### Records from a data collection
◇ ◇ ◇ ◇ ◇

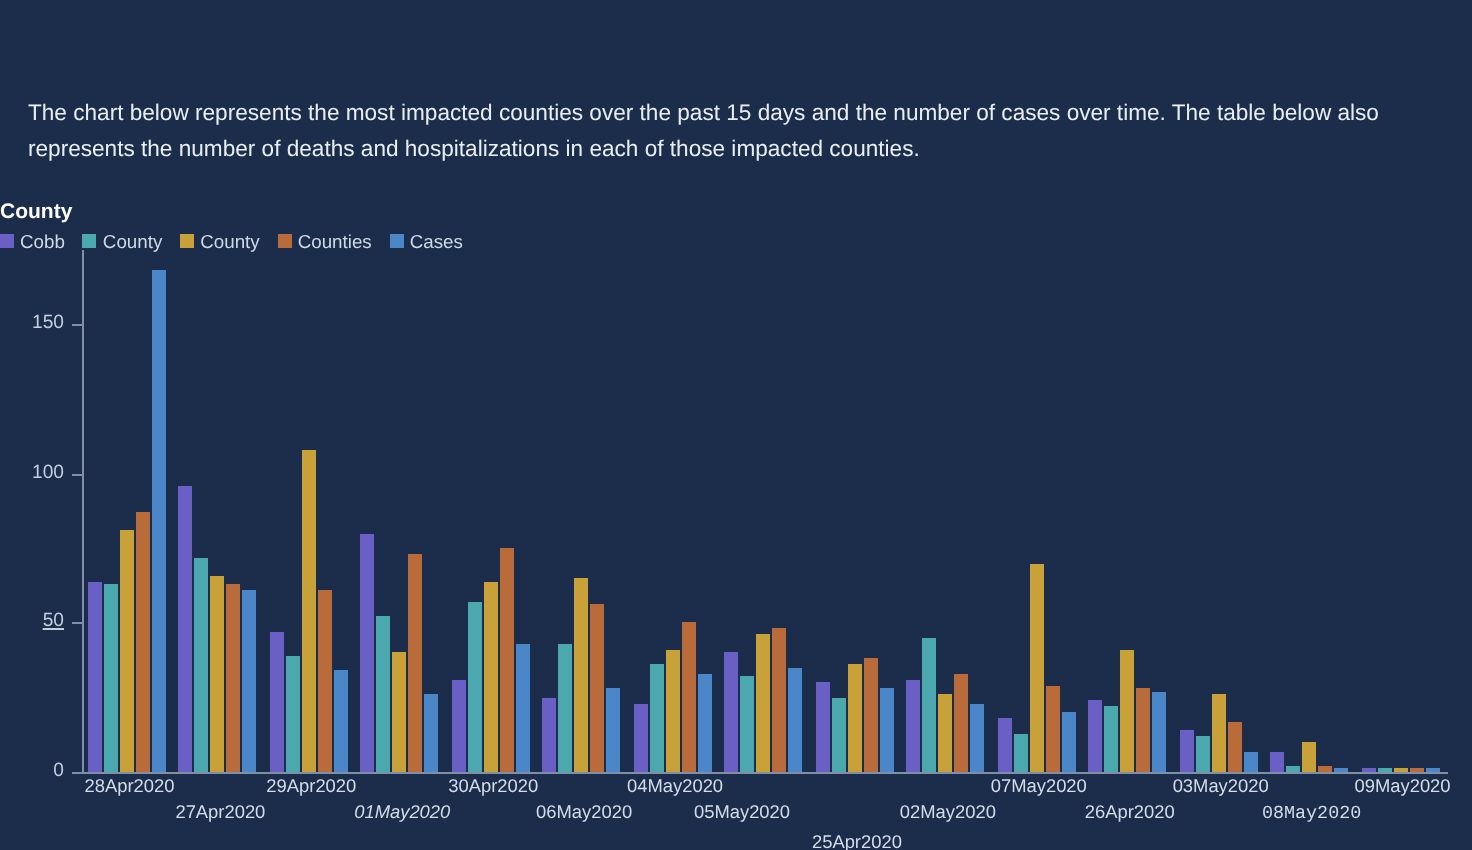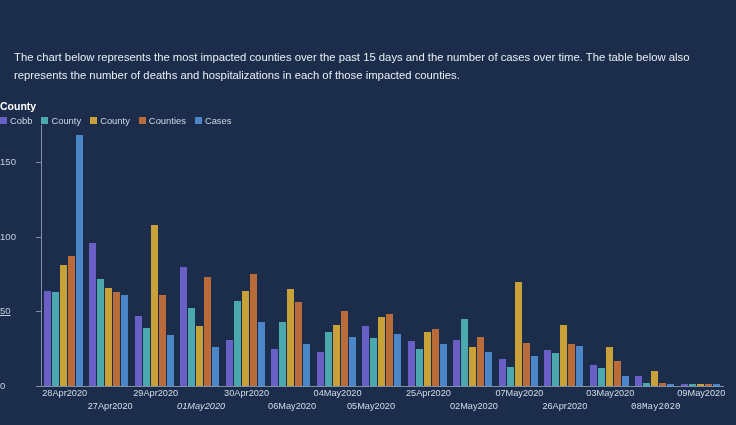"150" .ylabel-box { text-align: left -> right }
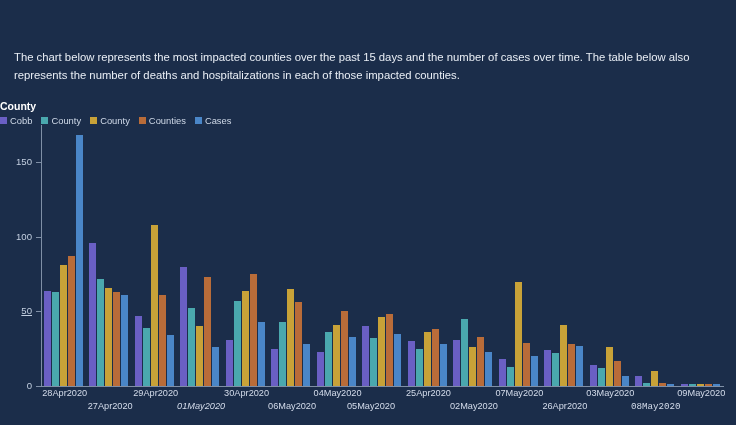"25Apr2020" div.xlabel { margin-top: none -> 28px }
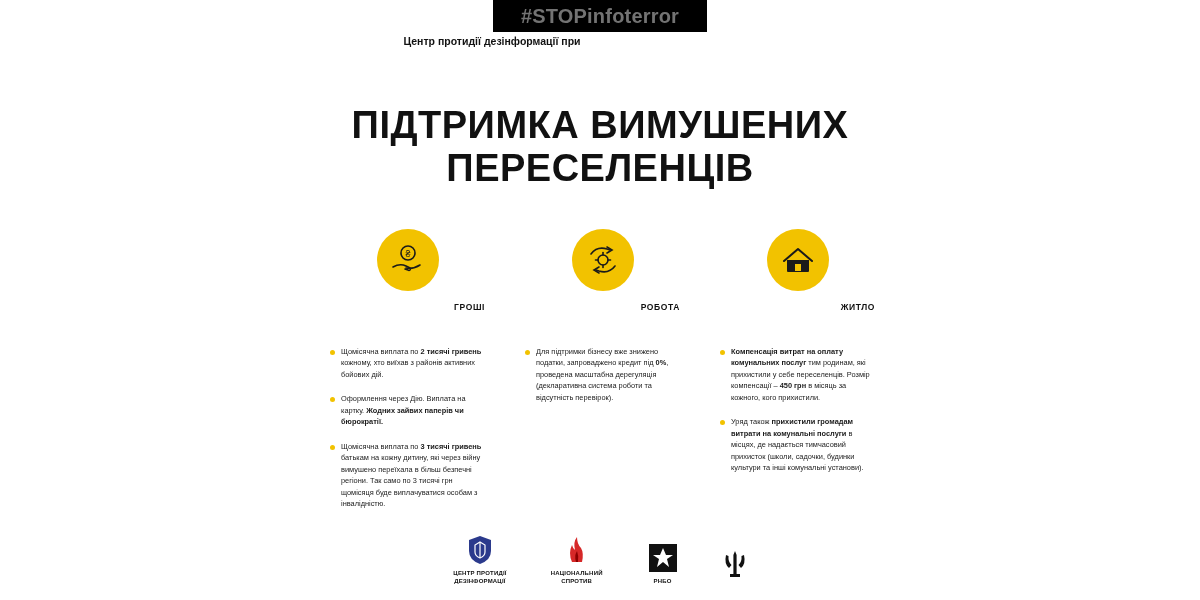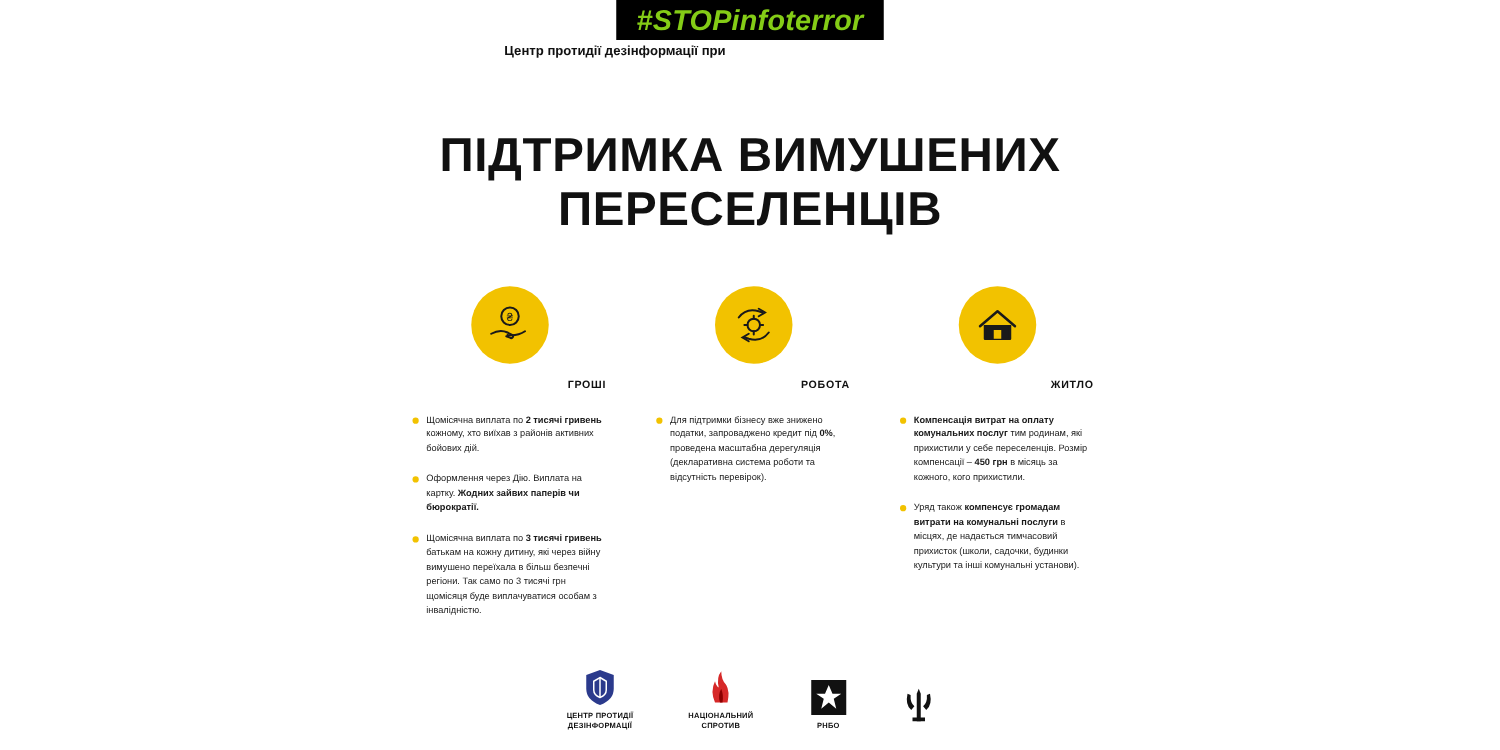"#STOPinfoterror" .hashtag-bar .hashtag { color: #84cc16 -> #737373; font-size: 23px -> 20px; font-style: italic -> none }
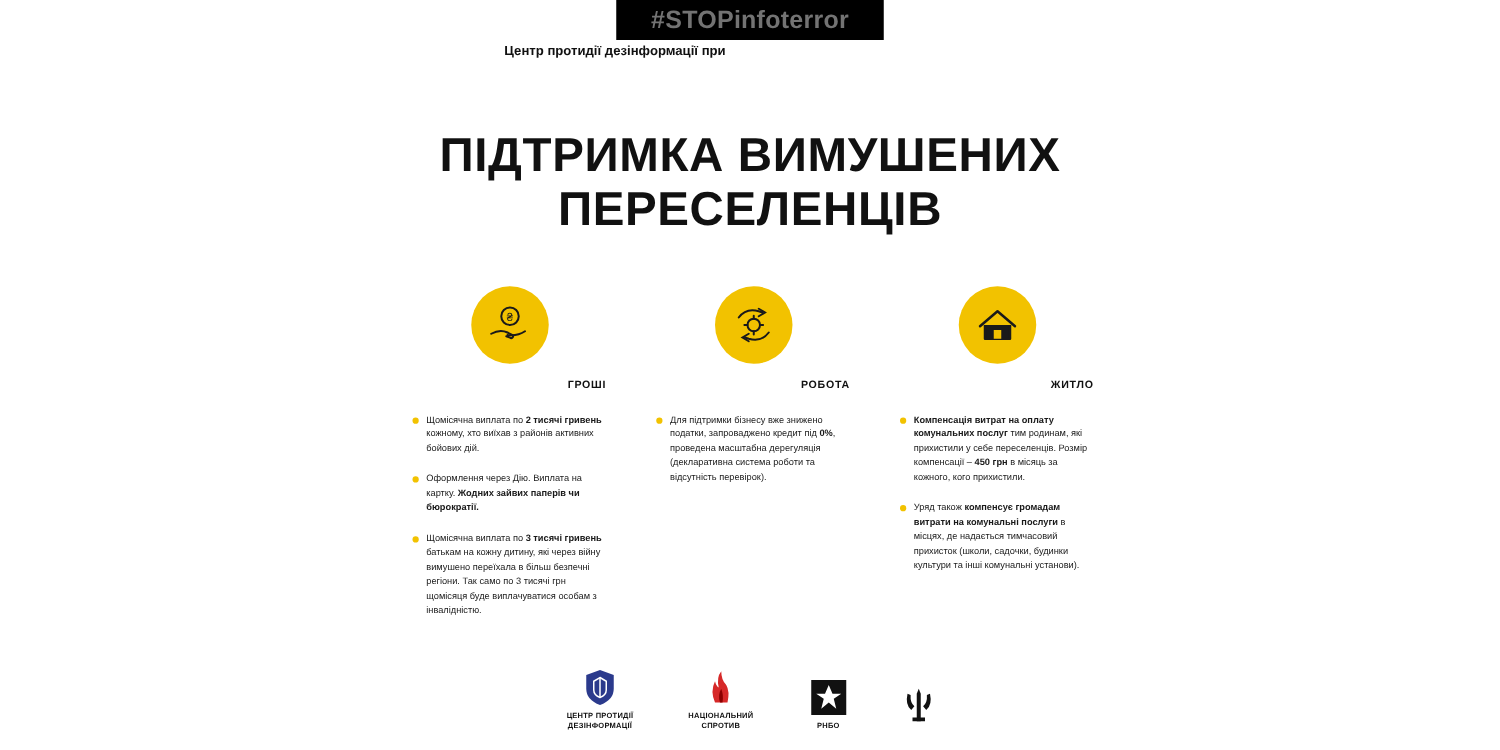"Щомісячна виплата по 2 тисячі" .bullets { margin-top: 18px -> 34px }
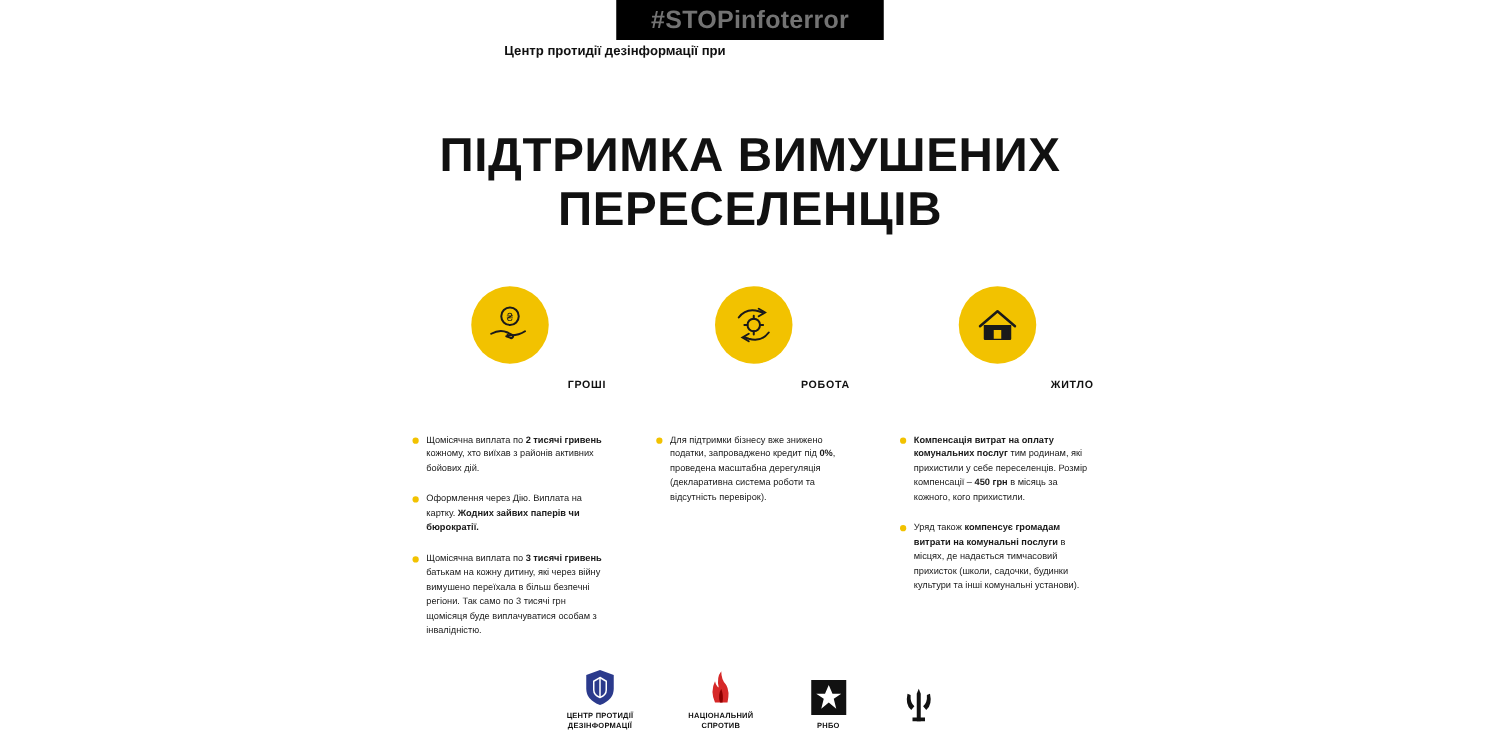"компенсує громадам витрати на комунальні" b { text: компенсує -> прихистили }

◇ ◇ ◇ ◇ ◇

### WHAT THE TASK ASKS
The entries are to be reproduced exactly, excluding any pictures they contain.

### ANSWER TO THIS PROBLEM
"150" .ylabel-box { text-align: left -> right }
"25Apr2020" div.xlabel { margin-top: none -> 28px }
"#STOPinfoterror" .hashtag-bar .hashtag { color: #84cc16 -> #737373; font-size: 23px -> 20px; font-style: italic -> none }
"Щомісячна виплата по 2 тисячі" .bullets { margin-top: 18px -> 34px }
"компенсує громадам витрати на комунальні" b { text: компенсує -> прихистили }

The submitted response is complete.